52 Arietis

Observation data Epoch J2000 Equinox ICRS
- Constellation: Aries
- Right ascension: 03^{h} 05^{m} 26.68819^{s}
- Declination: +25° 15′ 18.6257″
- Apparent magnitude (V): 5.46

Characteristics
- Spectral type: B7 V + B7 V
- U−B color index: −0.38
- B−V color index: −0.03

Astrometry
- Radial velocity (R_{v}): 9 km/s
- Proper motion (μ): RA: +1.44 mas/yr Dec.: −10.26 mas/yr
- Parallax (π): 6.05±1.06 mas
- Distance: approx. 540 ly (approx. 170 pc)

Orbit
- Primary: 52 Ari A
- Name: 52 Ari B
- Period (P): 227 yr
- Semi-major axis (a): 0.47″
- Eccentricity (e): 0.73
- Inclination (i): 77.5°
- Longitude of the node (Ω): 92.8°
- Periastron epoch (T): 1938.5

Details

52 Ari A
- Mass: 5.12 M_{☉}
- Radius: 3.3 R_{☉}
- Luminosity: 452 L_{☉}
- Temperature: 12,912 K
- Rotational velocity (v sin i): 159 km/s

52 Ari B
- Mass: 5.12 M_{☉}
- Other designations: 52 Arietis, ADS 2336, BD+24°431, HIP 14376.

Database references
- SIMBAD: 52 Ari

= 52 Arietis =

Triple star system in the constellation Aries

52 Arietis (abbreviated 52 Ari) is a triple star system in the northern constellation of Aries. 52 Arietis is the Flamsteed designation.
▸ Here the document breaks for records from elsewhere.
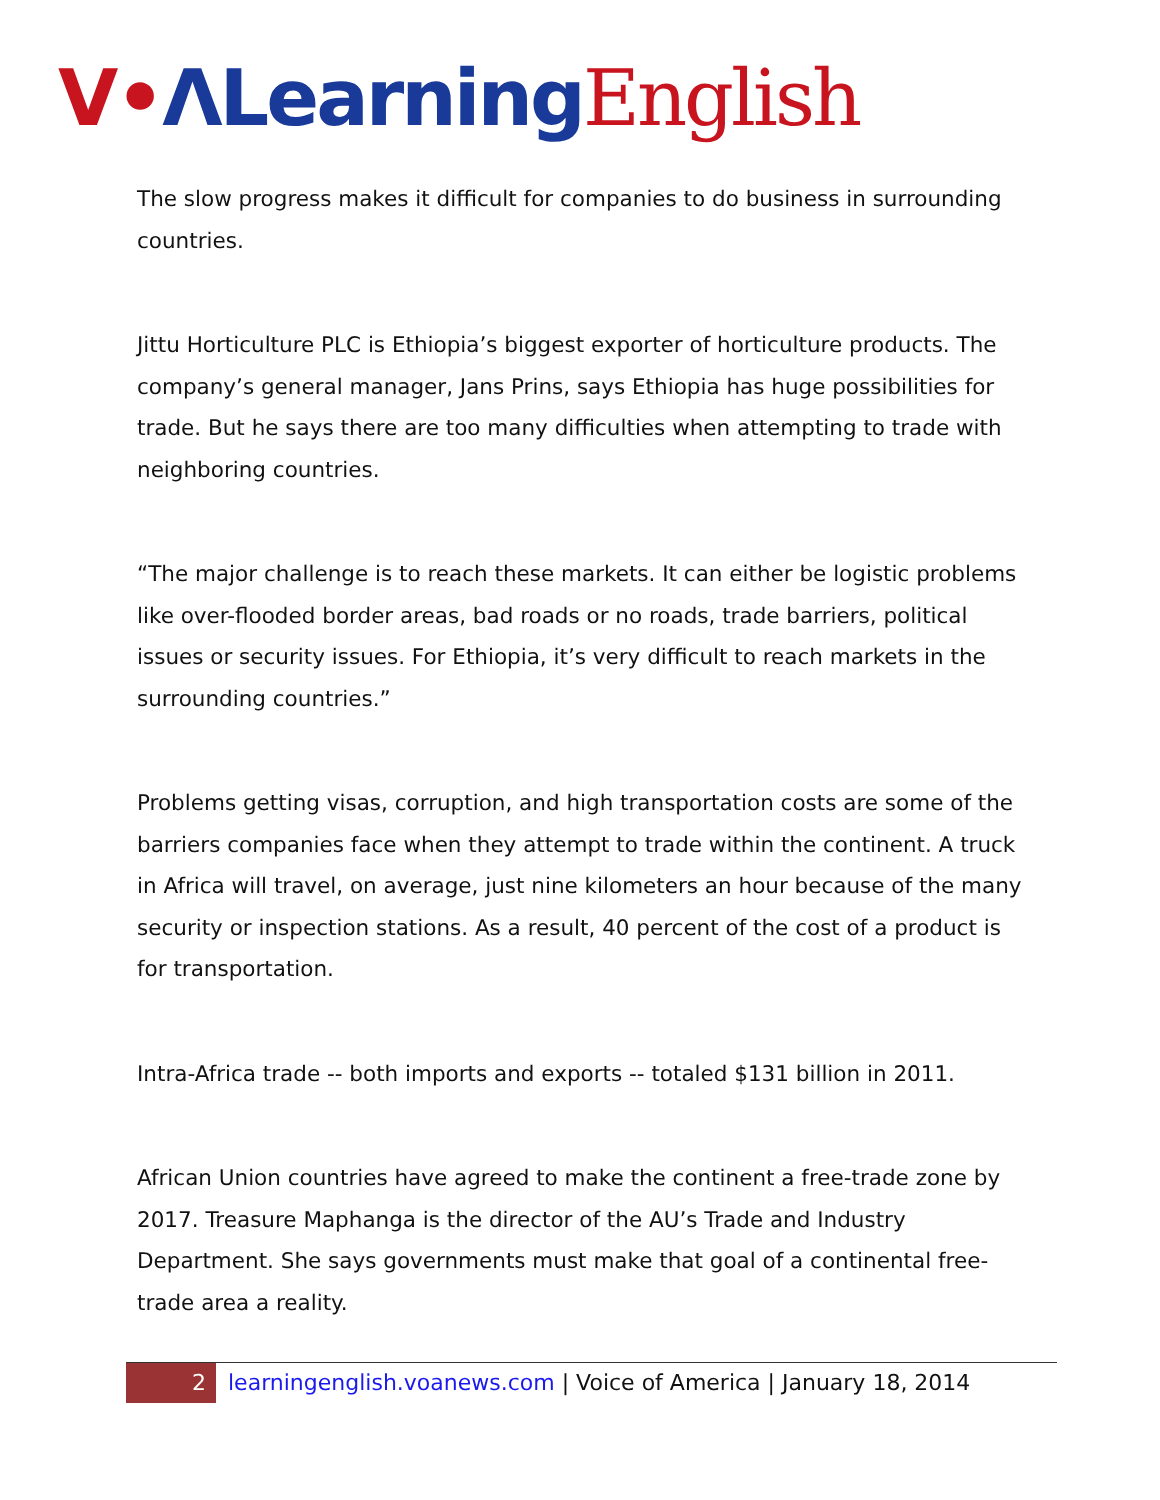V•ΛLearning English
The slow progress makes it difficult for companies to do business in surrounding countries.
Jittu Horticulture PLC is Ethiopia’s biggest exporter of horticulture products. The company’s general manager, Jans Prins, says Ethiopia has huge possibilities for trade. But he says there are too many difficulties when attempting to trade with neighboring countries.
“The major challenge is to reach these markets. It can either be logistic problems like over-flooded border areas, bad roads or no roads, trade barriers, political issues or security issues. For Ethiopia, it’s very difficult to reach markets in the surrounding countries.”
Problems getting visas, corruption, and high transportation costs are some of the barriers companies face when they attempt to trade within the continent. A truck in Africa will travel, on average, just nine kilometers an hour because of the many security or inspection stations. As a result, 40 percent of the cost of a product is for transportation.
Intra-Africa trade -- both imports and exports -- totaled $131 billion in 2011.
African Union countries have agreed to make the continent a free-trade zone by 2017. Treasure Maphanga is the director of the AU’s Trade and Industry Department. She says governments must make that goal of a continental free-trade area a reality.
2 learningenglish.voanews.com | Voice of America | January 18, 2014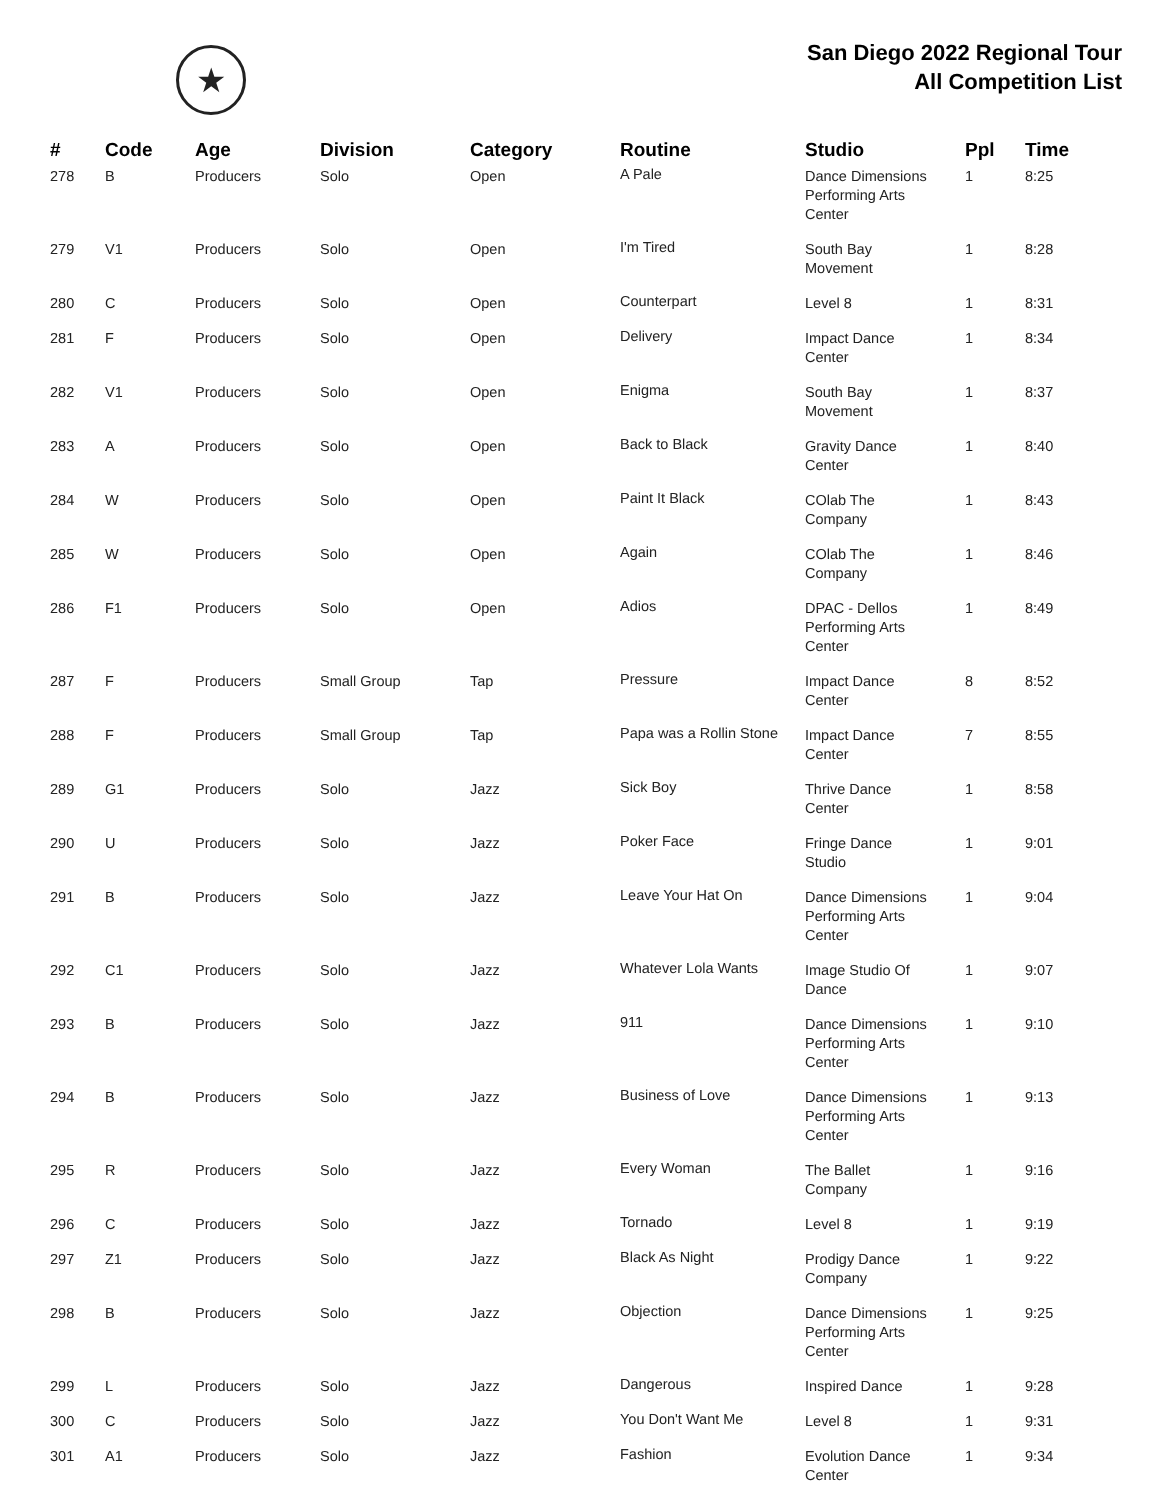★
San Diego 2022 Regional Tour
All Competition List
| # | Code | Age | Division | Category | Routine | Studio | Ppl | Time |
| --- | --- | --- | --- | --- | --- | --- | --- | --- |
| 278 | B | Producers | Solo | Open | A Pale | Dance Dimensions Performing Arts Center | 1 | 8:25 |
| 279 | V1 | Producers | Solo | Open | I'm Tired | South Bay Movement | 1 | 8:28 |
| 280 | C | Producers | Solo | Open | Counterpart | Level 8 | 1 | 8:31 |
| 281 | F | Producers | Solo | Open | Delivery | Impact Dance Center | 1 | 8:34 |
| 282 | V1 | Producers | Solo | Open | Enigma | South Bay Movement | 1 | 8:37 |
| 283 | A | Producers | Solo | Open | Back to Black | Gravity Dance Center | 1 | 8:40 |
| 284 | W | Producers | Solo | Open | Paint It Black | COlab The Company | 1 | 8:43 |
| 285 | W | Producers | Solo | Open | Again | COlab The Company | 1 | 8:46 |
| 286 | F1 | Producers | Solo | Open | Adios | DPAC - Dellos Performing Arts Center | 1 | 8:49 |
| 287 | F | Producers | Small Group | Tap | Pressure | Impact Dance Center | 8 | 8:52 |
| 288 | F | Producers | Small Group | Tap | Papa was a Rollin Stone | Impact Dance Center | 7 | 8:55 |
| 289 | G1 | Producers | Solo | Jazz | Sick Boy | Thrive Dance Center | 1 | 8:58 |
| 290 | U | Producers | Solo | Jazz | Poker Face | Fringe Dance Studio | 1 | 9:01 |
| 291 | B | Producers | Solo | Jazz | Leave Your Hat On | Dance Dimensions Performing Arts Center | 1 | 9:04 |
| 292 | C1 | Producers | Solo | Jazz | Whatever Lola Wants | Image Studio Of Dance | 1 | 9:07 |
| 293 | B | Producers | Solo | Jazz | 911 | Dance Dimensions Performing Arts Center | 1 | 9:10 |
| 294 | B | Producers | Solo | Jazz | Business of Love | Dance Dimensions Performing Arts Center | 1 | 9:13 |
| 295 | R | Producers | Solo | Jazz | Every Woman | The Ballet Company | 1 | 9:16 |
| 296 | C | Producers | Solo | Jazz | Tornado | Level 8 | 1 | 9:19 |
| 297 | Z1 | Producers | Solo | Jazz | Black As Night | Prodigy Dance Company | 1 | 9:22 |
| 298 | B | Producers | Solo | Jazz | Objection | Dance Dimensions Performing Arts Center | 1 | 9:25 |
| 299 | L | Producers | Solo | Jazz | Dangerous | Inspired Dance | 1 | 9:28 |
| 300 | C | Producers | Solo | Jazz | You Don't Want Me | Level 8 | 1 | 9:31 |
| 301 | A1 | Producers | Solo | Jazz | Fashion | Evolution Dance Center | 1 | 9:34 |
The combined apparent magnitude is +5.46, which is bright enough to be faintly visible to the naked eye. Based upon an annual parallax shift of 6.05 mas, the system is roughly 540 ly distant from the Earth. The inner pair of this system consist of two nearly identical B-type main sequence stars, each with about five times the mass of the Sun. The tertiary component is a smaller star with 88% of the Sun's mass, and is a common proper motion companion.